I have to say those pics suck....cause there aren't any!


----------



## nate (Oct 14, 2011)

looks nice! rock scaping seems too vertical. have you thought of making it more gradual?


----------



## tom g (Jul 8, 2009)

*rockscape*

yes !!! been trying to pull the base rocks out but just letting tank and stuff settle down has been a week of hell around here ...thanks would like to find some shelf rock to make some shelves for frags .


----------



## Riceburner (Mar 14, 2008)

Nice setup. As for the blue tint, can you set the white balance manually with your camera? If not you will have to use a filter.
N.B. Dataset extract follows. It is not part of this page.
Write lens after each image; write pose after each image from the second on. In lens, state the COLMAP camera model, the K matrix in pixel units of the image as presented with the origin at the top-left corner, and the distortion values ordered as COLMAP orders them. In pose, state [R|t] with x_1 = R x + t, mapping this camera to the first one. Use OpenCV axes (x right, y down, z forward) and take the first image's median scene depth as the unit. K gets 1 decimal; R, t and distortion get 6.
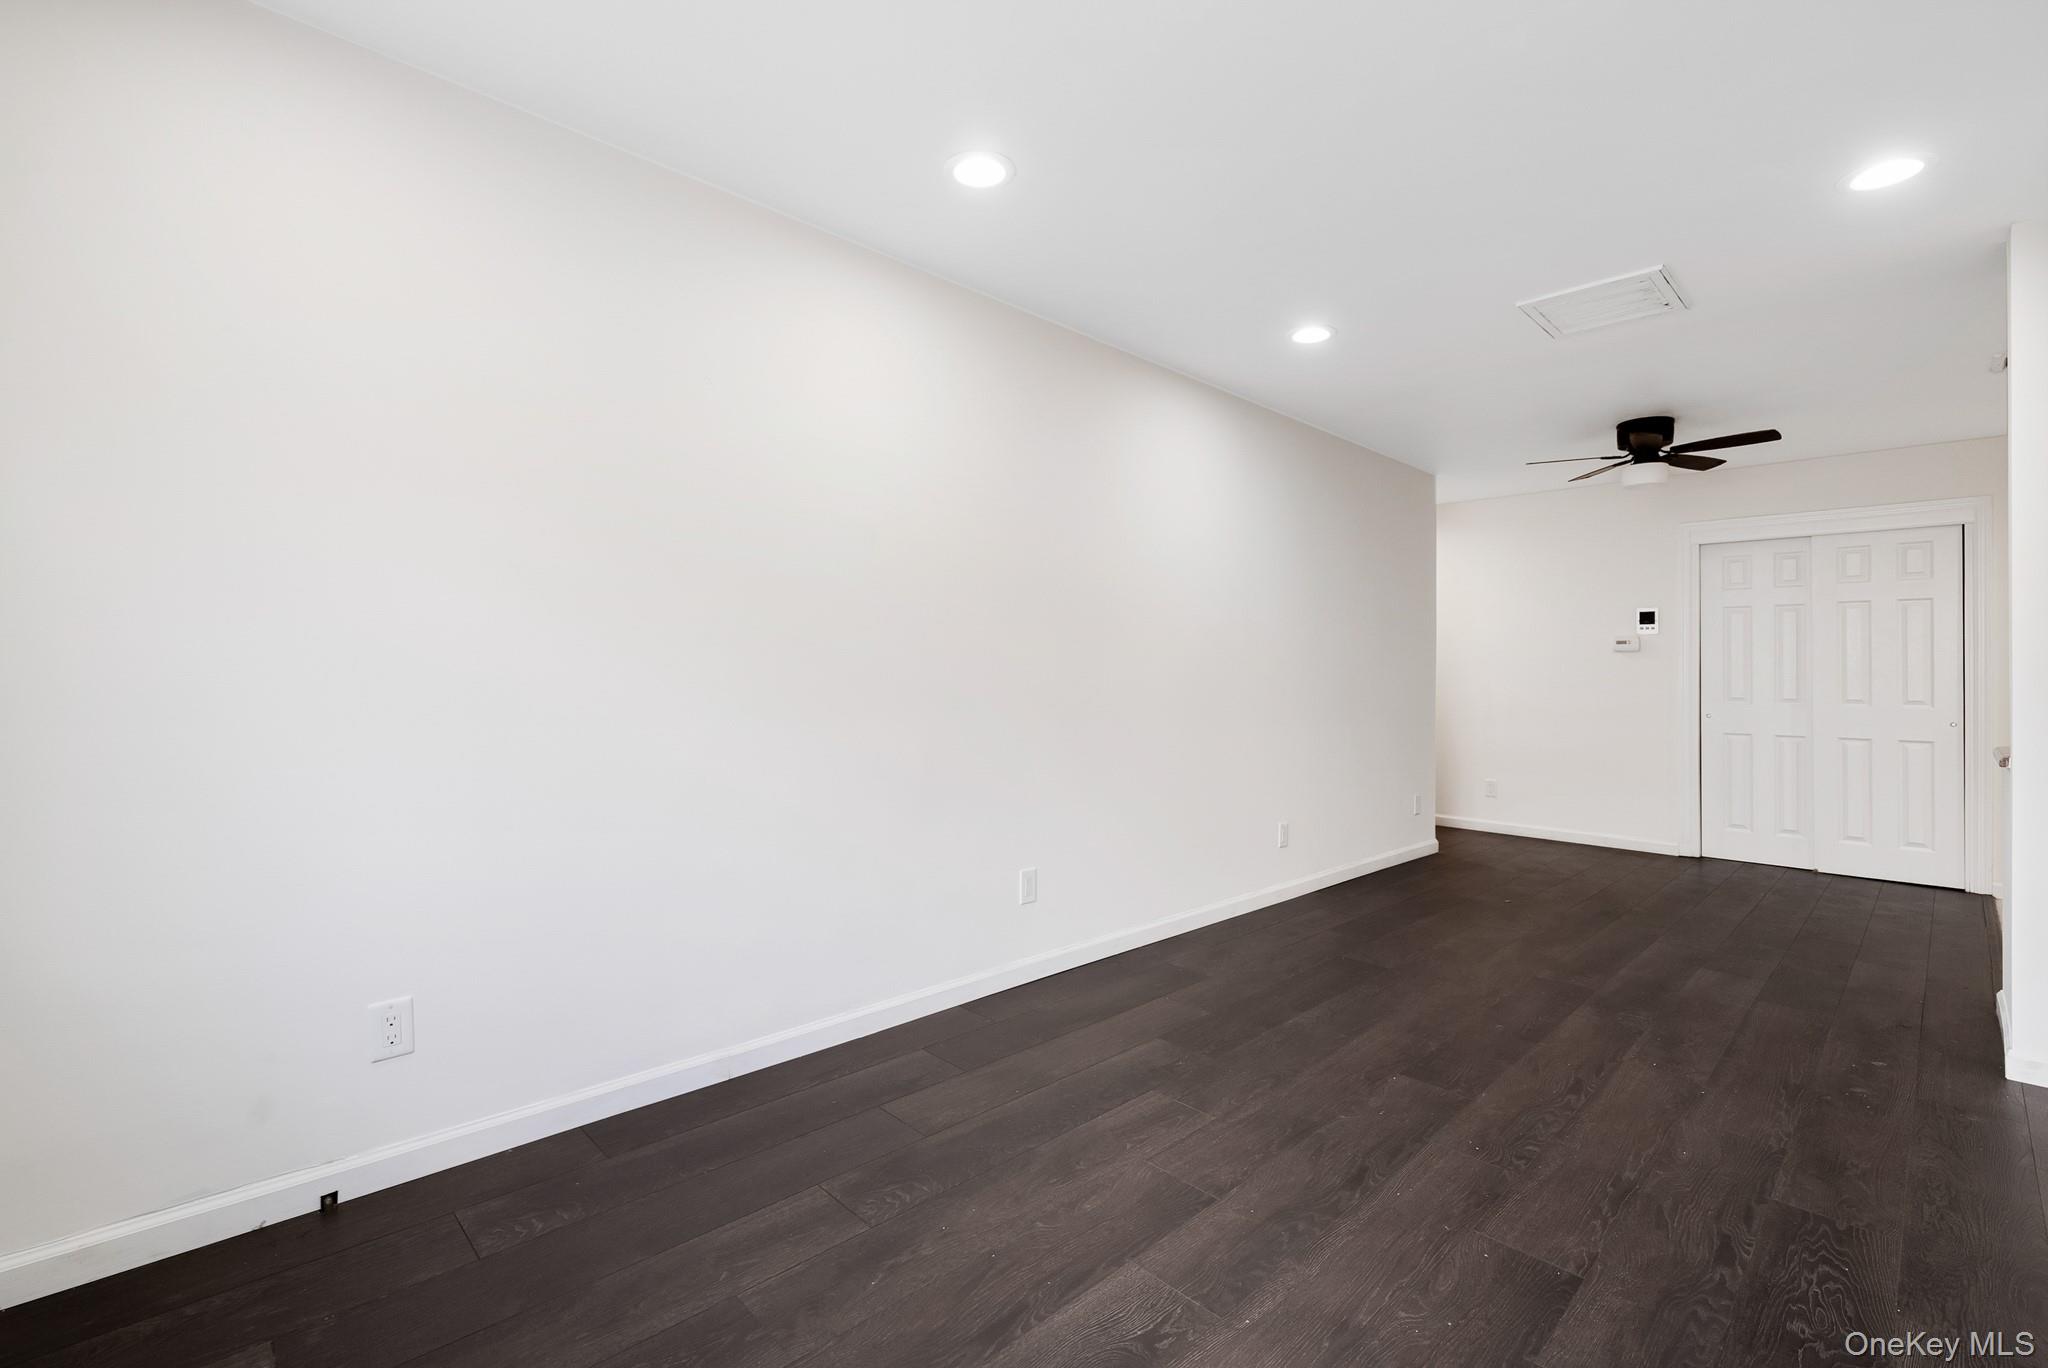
lens RADIAL K [[885.7, 0, 1011.0], [0, 885.7, 700.6], [0, 0, 1]] dist [-0.000082, 0.000128]
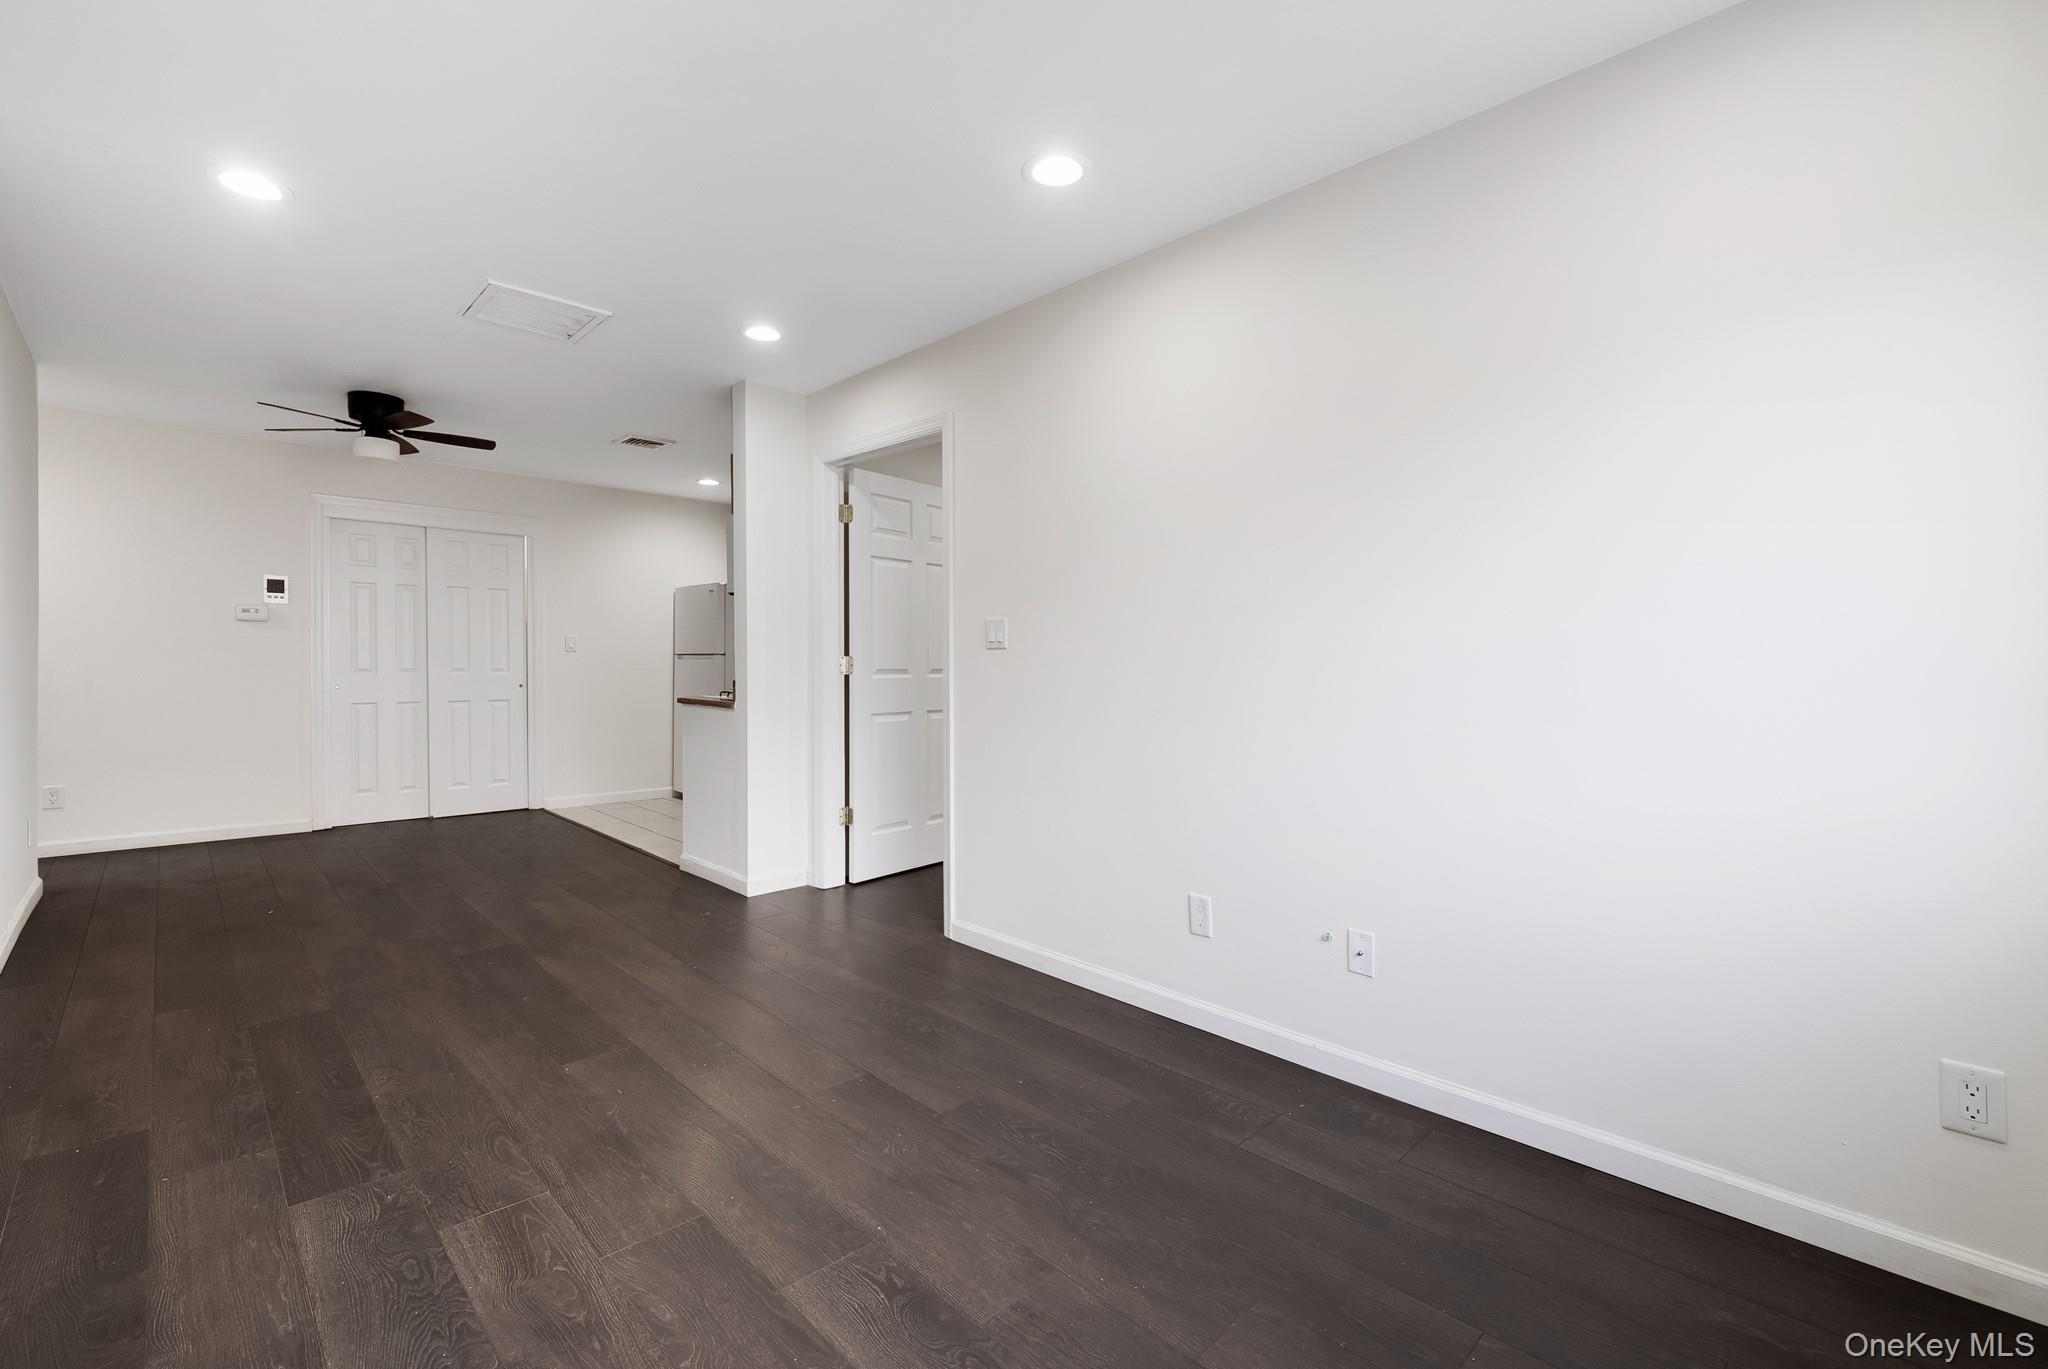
lens RADIAL K [[882.1, 0, 1017.5], [0, 882.1, 668.1], [0, 0, 1]] dist [0.006858, -0.002254]
pose [[0.000959, -0.017492, 0.999847, -0.469477], [0.017605, 0.999692, 0.017472, -0.018379], [-0.999845, 0.017585, 0.001267, 0.444064]]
Also make sure you only have one light source temp., just the tank light.


----------



## tom g (Jul 8, 2009)

*update*

just an update no photos as i have not had a chance to sit down and figure out how to get a crisp pic.....
sitting down today in front of my tank today and my clown started hosting my bubble tip annenome .... so i am not sure what kind of clown i have i got him from big als .and have had him for around a year and a half but today was the first day i have seen that activity ...i have to say was pretty excited .
cheers 
tom


----------



## tom g (Jul 8, 2009)

*tank update ... photos*

finally had a chance to get some decent pics ....


----------



## Taipan (Feb 12, 2012)

Nice......


----------



## Ciddian (Mar 15, 2006)

Love it tom!


----------



## Toofem (Jan 20, 2013)

*Very nice!!*

I need to get in on this thread to stalk your progress!!


----------



## thmh (Mar 17, 2011)

Ciddian said:


> Love it tom!


Wow tom you got Ciddian to post in the salt thread..... That mean your doing something right very nice progression!

PEWPEW!


----------



## bmc (Jun 3, 2011)

im being a copycat and following on this thread since i have the same 40g breeder.


----------



## tom g (Jul 8, 2009)

*tank*

thanks guys and gals im really happy things are going great so far since i had some bad luck .
cidd is one of the first people who gave me advice on starting out a small saltwater tank.i believe it was a 7.5 gal tank or so .
but feel free to ask questions on site or shoot me a pm .


----------



## Bantario (Apr 10, 2011)

Looks Great Tom!


----------



## fesso clown (Nov 15, 2011)

Super nice Tom, cool looking pink tip annenome!


----------



## 50seven (Feb 14, 2010)

Good work Tom! It's pretty nice for a 40G!


----------